Saturday, February 12, 2011

Hateful Speech

Saturday morning, 2 AM.

I sit in my comfortable recliner, grading students' papers.

As happens every Saturday and Sunday morning at about this time, the bar next door finishes last call and issues forth from the doors of the grimy Club National all that pent up pandemonium that has been erstwhile restrained among the dizziness of strobe lights and the din of hip-hop.

To say that I am annoyed would be an understatement. Tonight, I happen still to be awake. On other occasions, my sleep is disturbed by this event; less often, I am aided by the effects of my own weekend conviviality and manage to preserve my rest despite the noise.
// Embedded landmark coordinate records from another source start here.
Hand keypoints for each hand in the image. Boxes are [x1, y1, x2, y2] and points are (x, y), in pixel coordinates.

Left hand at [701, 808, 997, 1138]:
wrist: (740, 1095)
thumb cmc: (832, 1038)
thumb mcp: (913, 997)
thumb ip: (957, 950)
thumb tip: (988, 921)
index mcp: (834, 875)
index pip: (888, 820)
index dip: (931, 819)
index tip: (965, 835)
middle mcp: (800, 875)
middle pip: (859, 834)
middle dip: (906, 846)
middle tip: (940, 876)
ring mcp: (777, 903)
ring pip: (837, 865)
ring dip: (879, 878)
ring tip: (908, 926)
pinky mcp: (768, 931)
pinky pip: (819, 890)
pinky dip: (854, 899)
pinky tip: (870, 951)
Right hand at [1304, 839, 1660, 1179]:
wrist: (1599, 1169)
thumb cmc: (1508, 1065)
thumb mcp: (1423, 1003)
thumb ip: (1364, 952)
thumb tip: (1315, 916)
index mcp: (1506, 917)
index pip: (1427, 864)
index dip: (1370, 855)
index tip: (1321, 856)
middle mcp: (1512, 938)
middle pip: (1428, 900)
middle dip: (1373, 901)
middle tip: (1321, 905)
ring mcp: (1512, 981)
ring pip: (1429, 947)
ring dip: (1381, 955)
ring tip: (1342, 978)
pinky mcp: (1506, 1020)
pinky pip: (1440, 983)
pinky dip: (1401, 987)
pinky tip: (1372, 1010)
Yet whether I sleep through it or no, the hellish scene plays out unfailingly, and I indignantly wonder how many dreams of babes living in my building are interrupted by all the hollering and honking of horns.
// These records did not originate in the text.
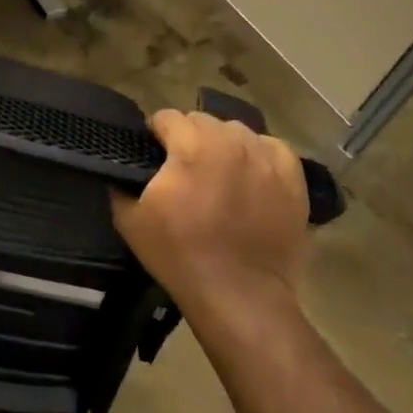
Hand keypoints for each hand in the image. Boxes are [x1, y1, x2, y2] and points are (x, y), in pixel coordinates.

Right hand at [111, 109, 310, 317]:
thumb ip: (120, 183)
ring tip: (217, 172)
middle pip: (202, 120)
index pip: (167, 117)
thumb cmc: (179, 255)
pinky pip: (271, 148)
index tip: (152, 156)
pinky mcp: (292, 179)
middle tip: (182, 169)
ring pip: (236, 131)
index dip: (155, 134)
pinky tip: (249, 175)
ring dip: (222, 144)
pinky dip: (257, 155)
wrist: (239, 294)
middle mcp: (230, 142)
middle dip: (188, 137)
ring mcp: (266, 158)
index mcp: (190, 146)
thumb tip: (121, 168)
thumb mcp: (130, 220)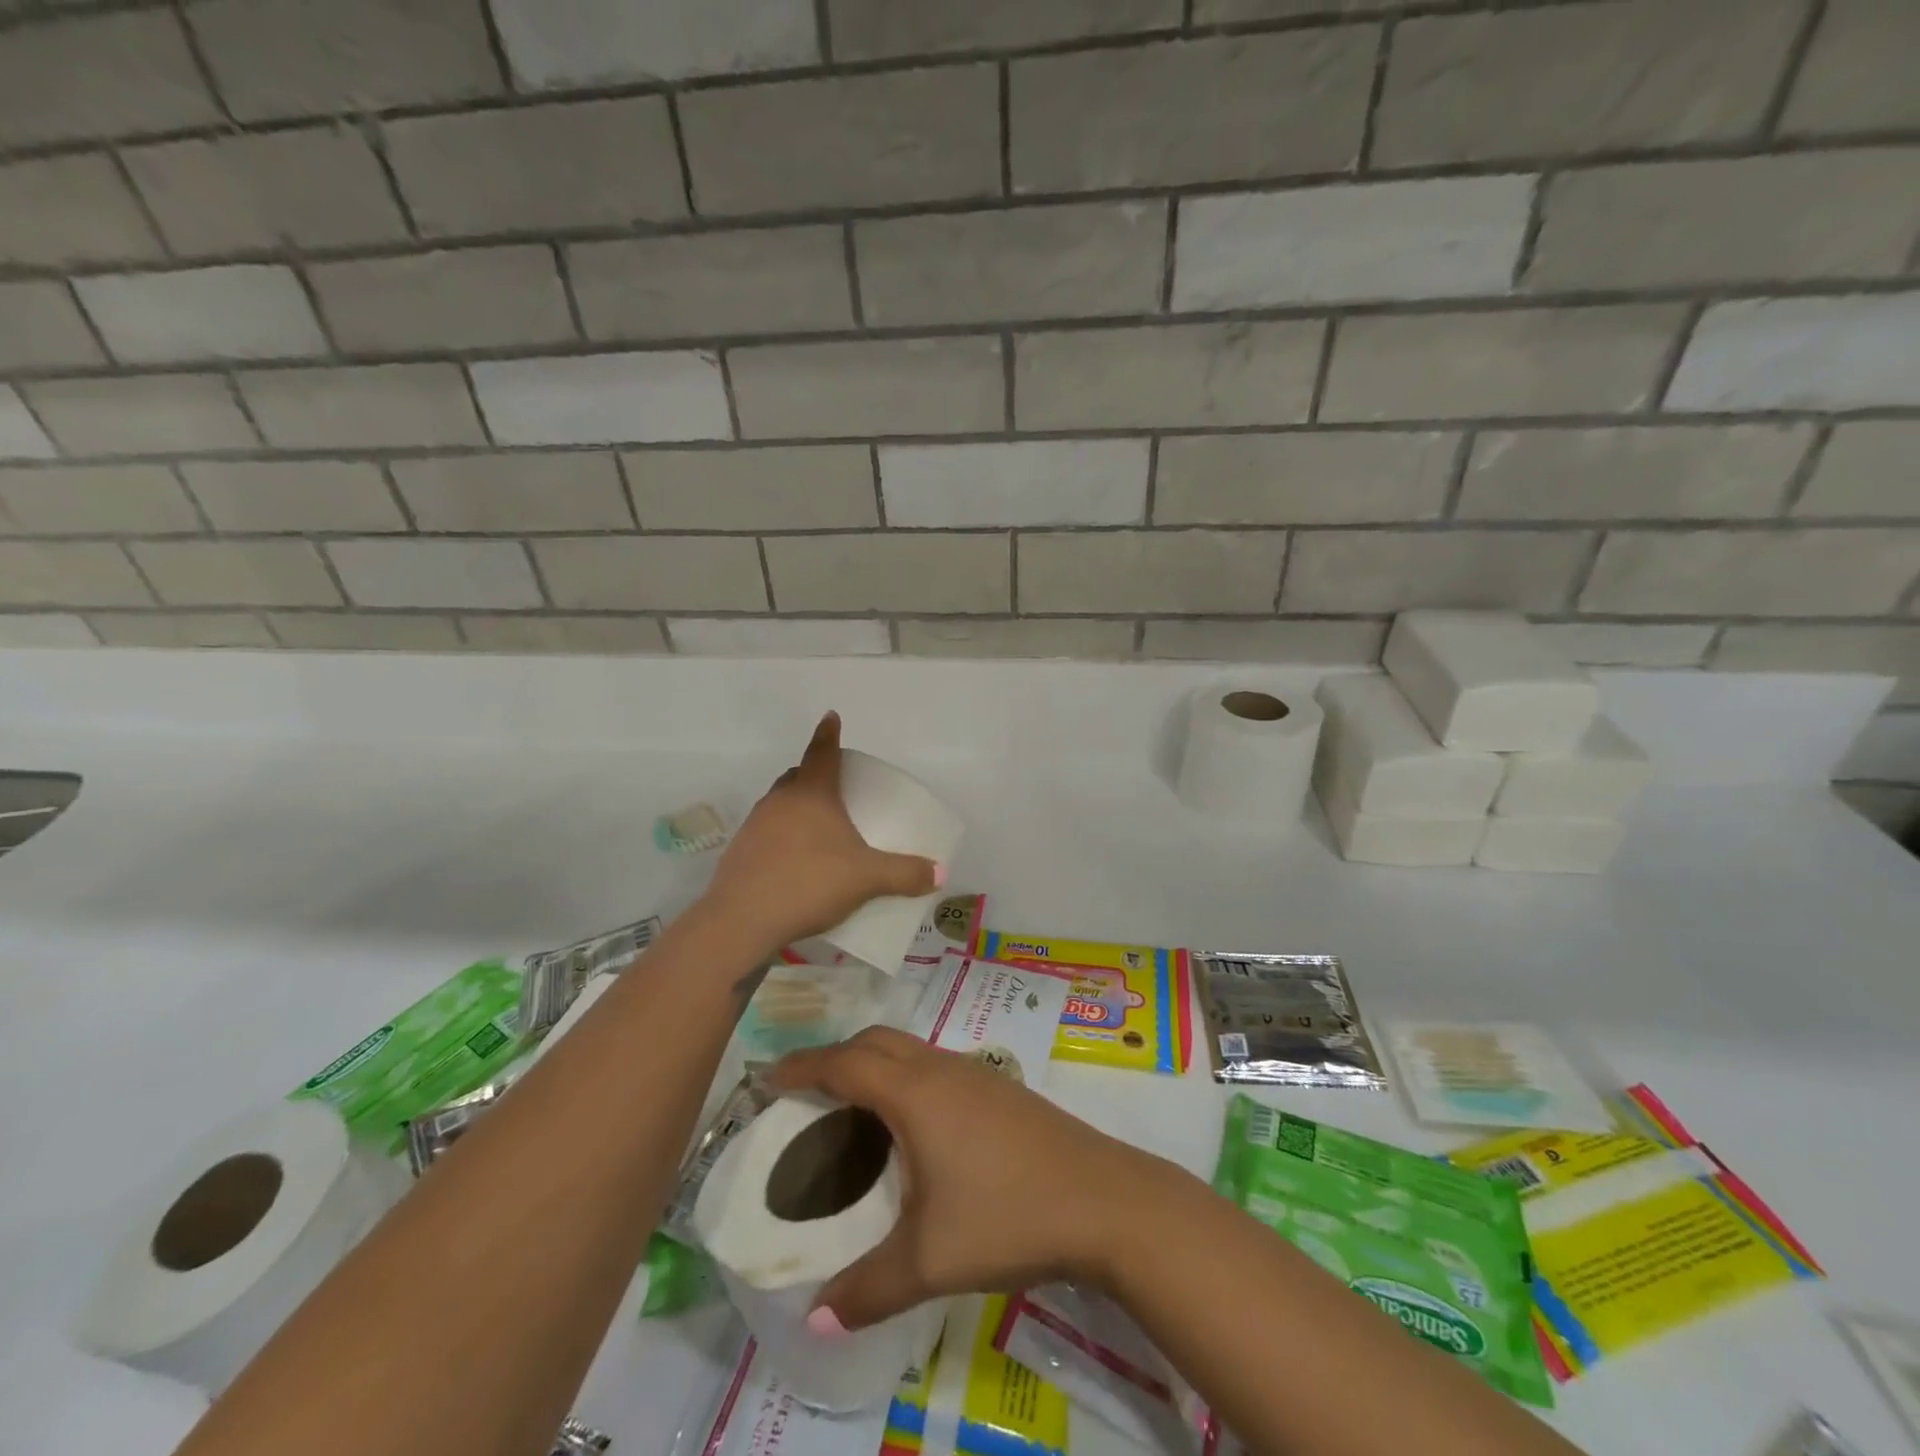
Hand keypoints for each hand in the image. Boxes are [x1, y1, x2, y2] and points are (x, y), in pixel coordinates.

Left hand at [702, 713, 941, 955]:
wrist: (743, 919)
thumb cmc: (810, 882)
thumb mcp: (866, 879)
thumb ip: (904, 874)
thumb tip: (938, 873)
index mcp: (812, 794)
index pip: (822, 753)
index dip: (829, 734)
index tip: (831, 717)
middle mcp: (780, 801)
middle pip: (797, 776)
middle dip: (814, 774)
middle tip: (833, 783)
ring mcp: (755, 825)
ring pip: (779, 803)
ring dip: (796, 806)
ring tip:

I cast this phenomenon in diabolical terms not merely to be inflammatory. Rather, it is because I have sensed other Spirits than gin and vodka to be operative in its issue. On this occasion, for instance, I am sure that one has flown along with the sound of the ruckus into my living room, and that the rage to which I am tempted is a dangerous mixture of righteous wrath and rueful repugnance. Terms like "unwashed masses" and "urban refuse" spring unbidden to mind and it takes all my power to remind myself that these hooligans are my brothers and sisters in the human family. I cannot let my anger become personal; but I cannot either ignore that there is a profound problem involved in this situation and that the behavior of these folks is symptomatic of a deep disease in our culture of which it must be cured or die.
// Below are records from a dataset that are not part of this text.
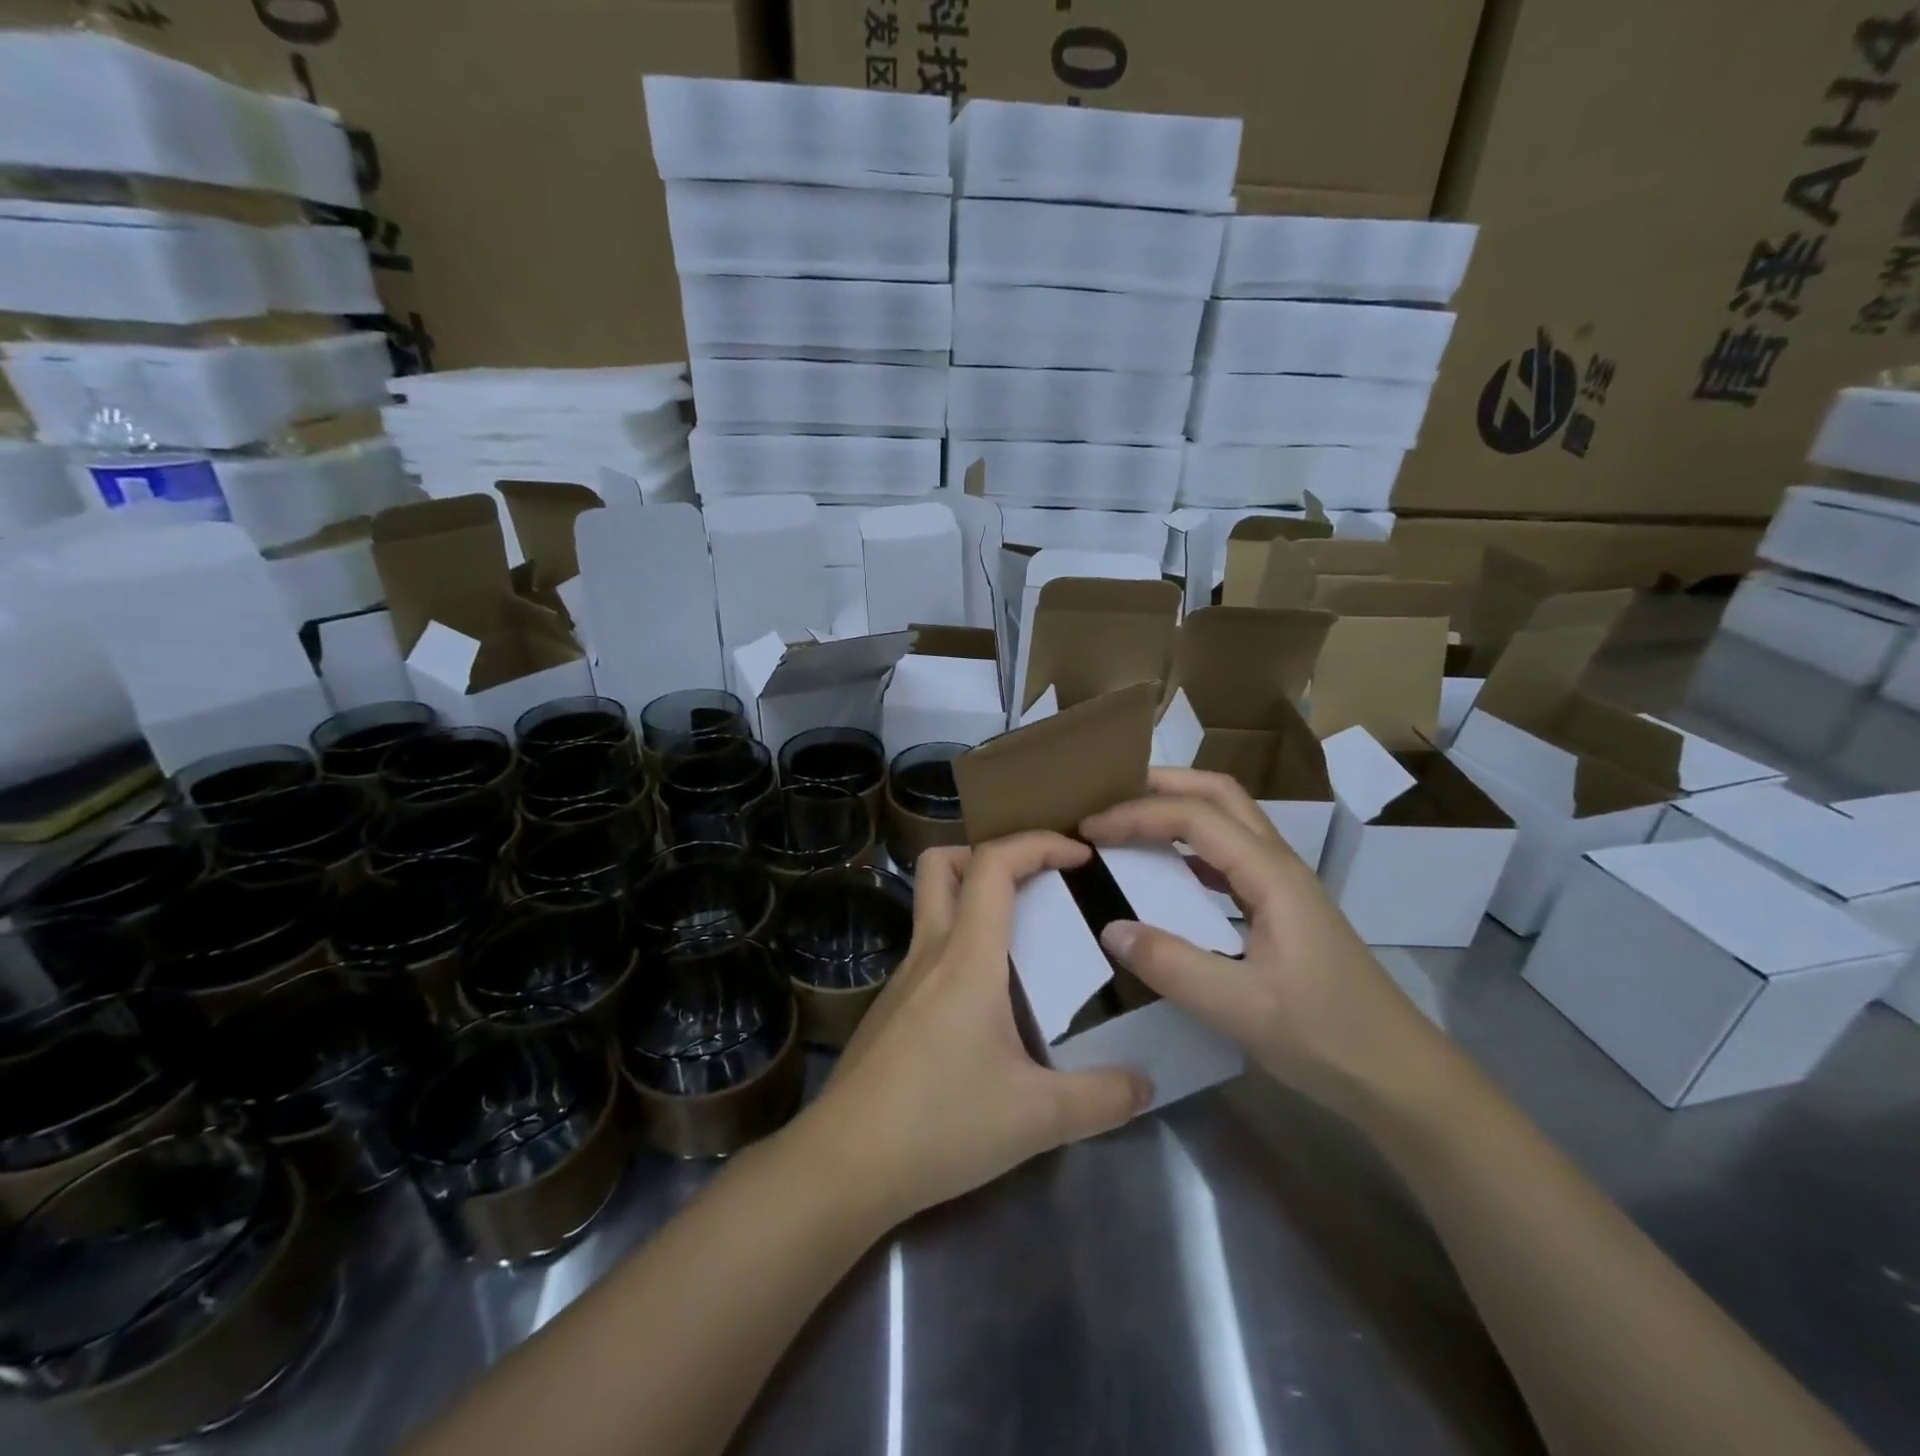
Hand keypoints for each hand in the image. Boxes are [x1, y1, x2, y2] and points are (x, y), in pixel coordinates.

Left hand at [790, 832, 1152, 1226]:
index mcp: (966, 957)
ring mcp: (902, 980)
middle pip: (941, 864)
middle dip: (989, 853)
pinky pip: (929, 953)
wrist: (844, 1164)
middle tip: (1035, 882)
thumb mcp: (1036, 1117)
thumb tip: (1145, 1084)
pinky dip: (962, 947)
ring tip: (1024, 942)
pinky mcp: (890, 1010)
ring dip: (974, 901)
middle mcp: (929, 953)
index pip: (993, 864)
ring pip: (931, 907)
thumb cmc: (941, 1124)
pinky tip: (988, 1004)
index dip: (1037, 843)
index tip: (1079, 855)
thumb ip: (1100, 1098)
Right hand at [1079, 768, 1442, 1119]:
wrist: (1400, 1076)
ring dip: (1178, 808)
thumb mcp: (1241, 1008)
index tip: (1088, 828)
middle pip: (1220, 794)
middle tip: (1108, 796)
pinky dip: (1190, 846)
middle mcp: (1279, 865)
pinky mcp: (1282, 908)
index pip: (1194, 816)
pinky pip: (1229, 855)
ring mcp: (1284, 885)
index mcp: (1271, 875)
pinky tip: (1166, 871)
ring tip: (1128, 822)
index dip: (1136, 814)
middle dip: (1162, 784)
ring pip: (1228, 819)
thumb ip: (1172, 965)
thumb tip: (1109, 928)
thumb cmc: (1326, 1036)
As much as the next one, I enjoy good drink and the elation it brings. I like a night out with friends and even a bit of rabble rousing. But I don't think I've ever grown unrestrained so that I have not been able to show courtesy to neighbors. More importantly, though, I try hard never to let my passions escape the control of my reason, whether due to drink or any other drug or influence. And yet, in places like this club next door, the whole atmosphere and purpose seems aimed at fevering man's animal heat. The music, the dancing, the clothing, the socialization - mechanisms which ought to serve to civilize and engender culture here converge to barbarize and destroy culture. And, lest anyone take exception to my rhetoric, let me be clear: the denizens of such places are no way animals, except as man is an animal and may well act like one; nor are such barbarians, except insofar as they engage in what is barbaric. All connections with the essential human things - gender, ethnicity, race, age - are incidental and accidental; to take me as insinuating anything else is to misunderstand me.

But other connections attain which coincide with these other categories - as causes coincide with effects - connections to situation of neighborhood, of education, of economics, of religion. The material fact is forever generating the moral fact in our society, because we have opted for materialism over morality. Those who critique the moral situation and the underlying material exigence are only too liable to be libeled for casting moral aspersions on the basis of material coincidence. The irony becomes, for example, that the person who notes the eugenic tendencies of Planned Parenthood in exterminating black people is the one accused of racism, rather than the ones exterminating black people. As a result, this and so many other serpentine evils in our society continue to wind more and more tightly round the heart of culture and squeeze it to death, and the victim - mistaking the threat - thrashes against the knife-wielding friend coming to break the vicious circle, and this thrashing only serves to speed asphyxiation.

Yes, I despise the club next door; I despise everything it represents as a symptom of dying culture; I despise the coincidence in the makeup of its clientele as symptomatic of the same deeper ills in culture; I despise the related symptom that makes me despised for despising all this; and I despise most those spirits of distortion who formulate all confusing speech, the hell-babble pandemonium of parties and parking lots and professional politics. Renaming love hatred and mixing personal affront with general criticism, these spirits disarm us by fear of all language except in two equally useless forms, namely the mere shouting of acerbic argument or the effete niceties of political correctness. Such speech is a blunted weapon, pointless in the proper sense of the word. The demons know what they are about, for they know that without precision of speech we cannot name them, and naming them take away their power.

But I don't want to be thus disarmed by fear. So, I risk sounding hateful to avoid using the only speech that is truly hateful - that is, worthy of being hated. I cannot see my way around being misunderstood by confused society unless I say nothing at all (even if it be with many words) - and I simply cannot accept that option. Therefore, I've taken a risk here at naming some demons I see at work. No doubt they will, like Legion, endeavor to throw their victims into a fit and frenzy at the affront. But no matter; I am convinced that my words aim to heal rather than hurt. Not only that, they aim to protect myself as much as anything else - for, I, too, felt tonight an attack and onslaught in my own home, and as my anger waxed I may easily have fallen victim to the very thing I deplore. So, I aim these words to deflect that temptation. I aim them to gain power for myself so that I can help empower others. I aim them to cut Moloch and Mammon and whomever is haunting Club National loose from their addled victims and, hopefully, to help in some way put an end to all hateful speech.